» Working data:
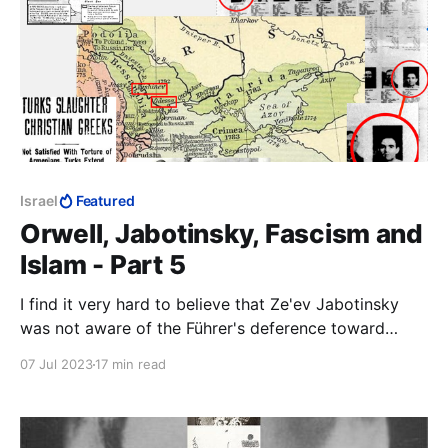
Israel
Featured
Orwell, Jabotinsky, Fascism and
Islam - Part 5
I find it very hard to believe that Ze'ev Jabotinsky
was not aware of the Führer's deference toward
Mustafa Kemal Atatürk, especially after the end of
07 Jul 2023
17 min read
WWI. The link between Islam and the predicament
facing the Jews must have been coming at
Jabotinsky from all sides.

» Task item: The line containing "facing the Jews must have been coming at" marks where to begin; the last line of the records marks where to stop. Copy both and all between, exactly.

» Response below:
facing the Jews must have been coming at
Jabotinsky from all sides.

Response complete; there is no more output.